Closed chriseaton closed 3 days ago
I have this exact problem at the moment. I'm wondering about an approach to this problem where you have an existing massive database you want to start converting to these projects. Is the only way to boil the ocean?
You could perhaps add a dummy view with the same result set shape (I assume you need it because other objects in your database project depend on it?) and then create the "real / ugly" view in a post deployment script?
You could perhaps add a dummy view with the same result set shape (I assume you need it because other objects in your database project depend on it?) and then create the "real / ugly" view in a post deployment script?

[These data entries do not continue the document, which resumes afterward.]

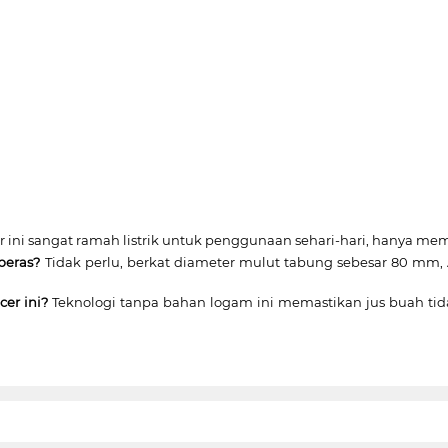
r ini sangat ramah listrik untuk penggunaan sehari-hari, hanya m
peras?
Tidak perlu, berkat diameter mulut tabung sebesar 80 mm
cer ini?
Teknologi tanpa bahan logam ini memastikan jus buah tida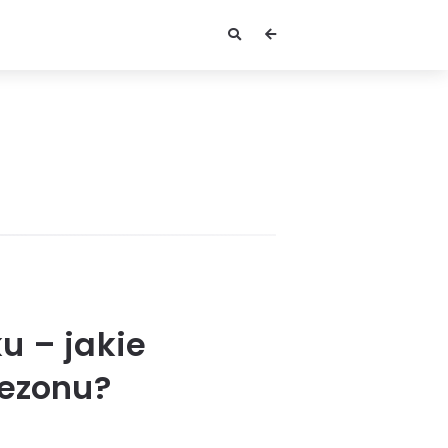
u – jakie
sezonu?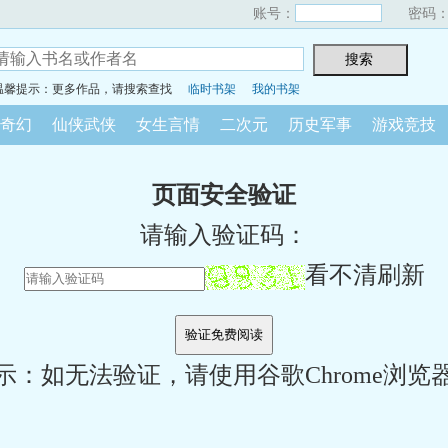
账号：
密码
温馨提示：更多作品，请搜索查找
临时书架
我的书架
奇幻
仙侠武侠
女生言情
二次元
历史军事
游戏竞技
页面安全验证
请输入验证码：
看不清刷新
示：如无法验证，请使用谷歌Chrome浏览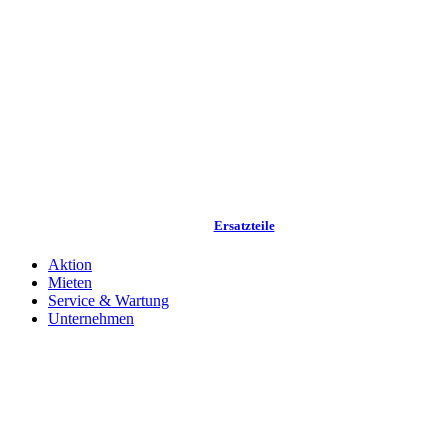
Ersatzteile
Aktion
Mieten
Service & Wartung
Unternehmen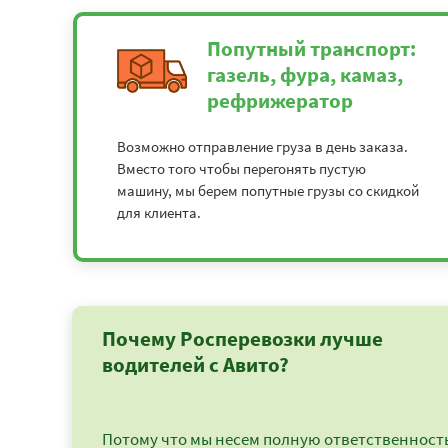
Попутный транспорт:
газель, фура, камаз,
рефрижератор
Возможно отправление груза в день заказа.
Вместо того чтобы перегонять пустую
машину, мы берем попутные грузы со скидкой
для клиента.
Почему Росперевозки лучше
водителей с Авито?
Потому что мы несем полную ответственность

I did go down this path, unfortunately SQL compares don't run post-deployment scripts, only dacpac deployments do. That leaves me with the only ugly option - do a manual deploy. Not world-ending, but I just wish we could still get to SQL-compare without the "build" (skip validation) for certain scripts- like a forced script "add" into the dacpac post-build (which I do wonder if this actually could be pulled off, simply re-zipping the script into the dacpac... will maybe try tomorrow).
What would be the answer if you had database assets created by a non .net team but you need to reference those assets. I can't get a FK in place because of this. Adding it in the post script works the first time but then the next run it gets removed because it is not part of the table definition. Adding to the table definition results in an error so there is no moving forward.
There must be a way to either ignore or simply acknowledge an existing asset without having to define it yourself. When those assets are owned by another team, this does not work.
@chriseaton Can you share a simple repro, and I will have a look
@chriseaton Closing due to inactivity, feel free to re-open if you can provide a repro that relates to this project
We have a view that we'd like deployed, unfortunately it references an external database we don't have control of, which has a view that references other views, which reference other views all into a crazy ballooning set of references.
We'd simply like to deploy the view without having the build try to resolve it's references (have SQL compare scripts do that - in which case they will resolve on the server).
Is this achievable? Is there a way to include a view/script but not try to resolve it's external references?